Okay, guys, I have something to admit. I don't know if I'm saying this in an attempt to receive some sort of support, or ridicule, or just to get this off my conscience. See, I don't play games anymore. I know that statement probably doesn't even compute for you. You're thinking, "What he means is he's probably down to only a couple of games of CounterStrike and, you know, like maybe two hours tops of Civ3 a night." But let me be very specific here. Apart from playing fifteen minutes of Population Tire (my high score is 341) yesterday, I haven't played anything. No GBA...no Cube...no PC...no stupid Java game on my phone.
Now I never claimed to be any sort of hardcore gamer. While most of you are worried about losing your hardcore gamer badge for reading walkthroughs, or not bringing your XBox live on your family vacation, I've never even owned one. I'm pretty sure Certis and Elysium just let me post here because I was a persistent forum-dweller, I'm long-winded, and I know how to find the spellcheck. As you've probably noticed, though, I haven't had much to say lately. I've never really had a whole lot to say, but that never prevented me from posting. I have always been more than happy to wax philosophical about The Industry and The State of a Console. My wife was thrilled when I started writing for GWJ because it gave me an outlet besides her for all of my indignant diatribes. Anyhow, I haven't really played any game since the open PlanetSide beta ended, and I'm seriously starting to believe I've lost the passion.
I'm at a loss for something to blame it on, which makes me all the more uncomfortable. Some may claim it's only natural to suffer some consequences after three straight weeks of long Diablo sessions followed by a week of PlanetSide addiction. I thought this may have been the problem, too, and sort of went into recharge mode for a while. I let a couple new releases go by without rushing to purchase them. I even avoided reading all your trash talk to each other about Rise of Nations for fear I would issue an inadvisable challenge in the heat of the moment and be forced to jump into a new game before I was ready. Typically these slumps only last a couple weeks before a new game slaps me awake or an old game beckons from my shelves. I used to call this my "cycle", but that term made Certis uncomfortable, so I had to reign in its use.

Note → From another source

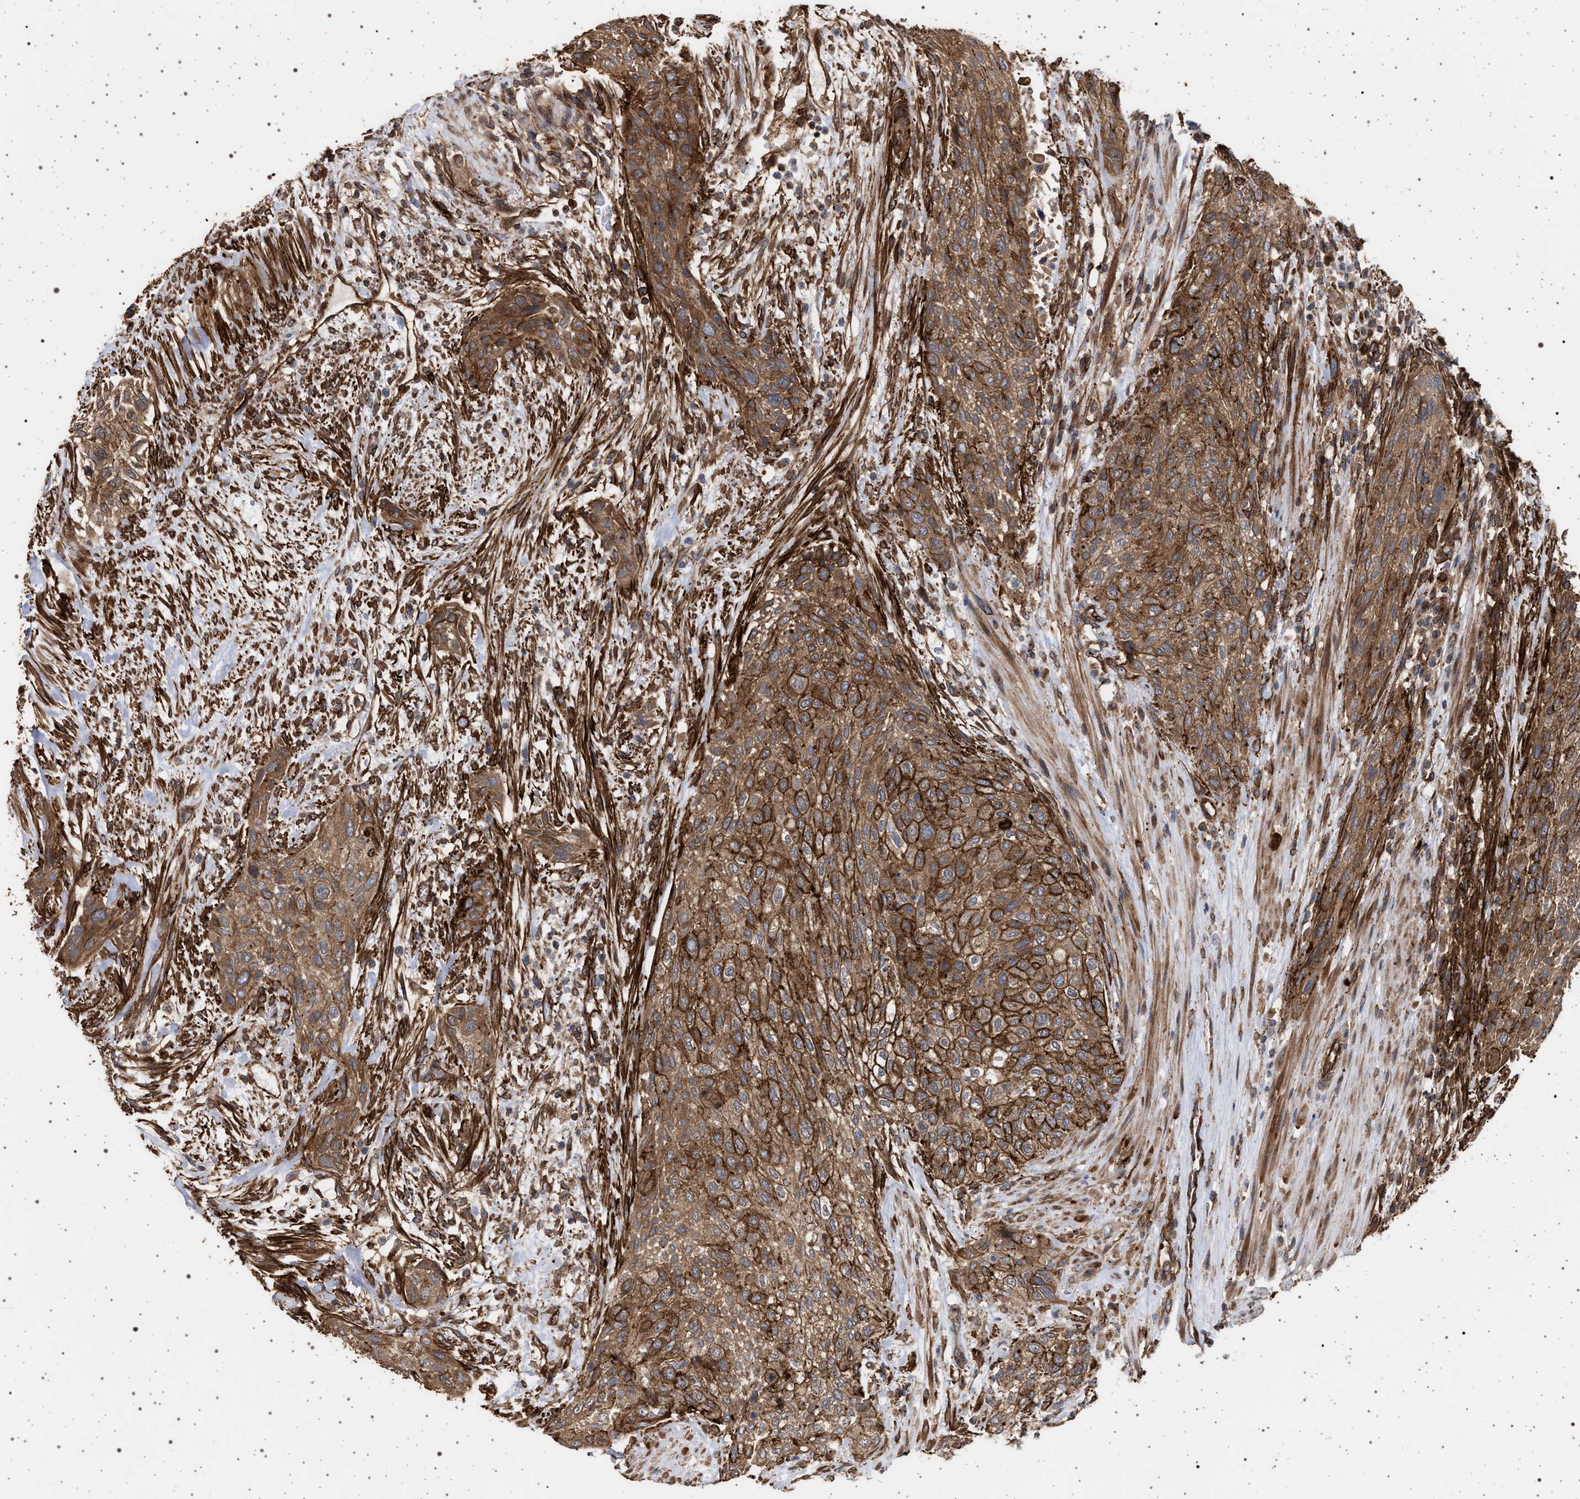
{"staining": {"intensity": "moderate", "quantity": ">75%", "location": "cytoplasmic/membranous"}, "tissue": "urothelial cancer", "cell_type": "Tumor cells", "image_type": "cancer", "snomed": [{"axis": "morphology", "description": "Urothelial carcinoma, Low grade"}, {"axis": "morphology", "description": "Urothelial carcinoma, High grade"}, {"axis": "topography", "description": "Urinary bladder"}], "caption": "Immunohistochemical staining of urothelial cancer reveals moderate cytoplasmic/membranous protein staining in about >75% of tumor cells.", "gene": "IFT20", "patient": {"sex": "male", "age": 35}}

Others of you may point to my purchase of the most evil of machines, the Mac, as the event which triggered this stagnation. While it may be true that wandering through the Mac section of CompUSA can cause one to forget that games even exist for computers, I assure you, I have not become a Mac Gamer. I bought the Mac because it's shiny - simple as that. Those of you with a dusty Steel Battalion controller sitting in the corner like an unused Nordic Track know what I'm talking about. Now my wife pretty much just uses the PowerBook to window shop for imaginary vacations from the comfort of the couch.
Allow me to dispel the obvious assumption. I have no qualms about playing games on nice summer days. First of all, those of you who have travelled to or live on the East Coast in the past couple of months know that any excuse to be inside is a good one. I believe Maryland this year has experienced its second rainiest spring in recorded history. Not that sunny days would have stopped me from playing. I was at the height of my DOAC addiction a year ago. I can rationalize playing games during any type of weather or through any event ("They'll still send me a diploma if I don't go to graduation, right?").
So here I am, living my life sans games and gaming culture right now. Not only have I stopped playing games, but I've stopped reading about them. I've stopped looking at screenshots of them. I've stopped, and I know this may seem extreme, visiting evilavatar.com. So I don't know what I'm supposed to be excited about. Half of the time I don't even know what's coming out anymore. I actually get surprised when I walk around Best Buy.
The worst part about it all is that I don't know what has replaced gaming. My days feel pretty much the same as they always have. It's always about two hours too short...the same as ever. If I had suddenly devoted all my time to learning the ukulele, I'd at least understand why I'm not gaming. I barely watched television back when I did play game. I'm certainly not watching any more now. I'm not reading any more than usual. I'm just not playing games, and I don't know why. I have a theory, of course, as most crackpots do. I'm not positive, but I may have become a superhero. I don't know if it was a radioactive bug or gamma experiments, but somehow my genetic being has been altered. However, my superhero power isn't really very helpful. I seem to have the ability to do everything I used to be able to do, just a little bit slower. Everything from eating a meal, to sending an e-mail, to tying my shoes takes just a little bit longer than it used to. So now I've been forced to give up gaming in order to successfully complete all my other tasks in a day.
Okay, maybe not. All I know is I am apathetic toward games. I felt I owed you all, if not an actual apology, then at least an excuse. Is it really just me? You guys are all still playing games, right? I don't know if this is a plea for help, or if I'm on my way to being independently wealthy from not plonking down $50 every week on a new release. If you have any suggestions (besides that one about long walks and short piers) I'd love to hear them. I certainly miss hearing all of you whine over GameVoice just because I accidently did something I wasn't supposed to...repeatedly.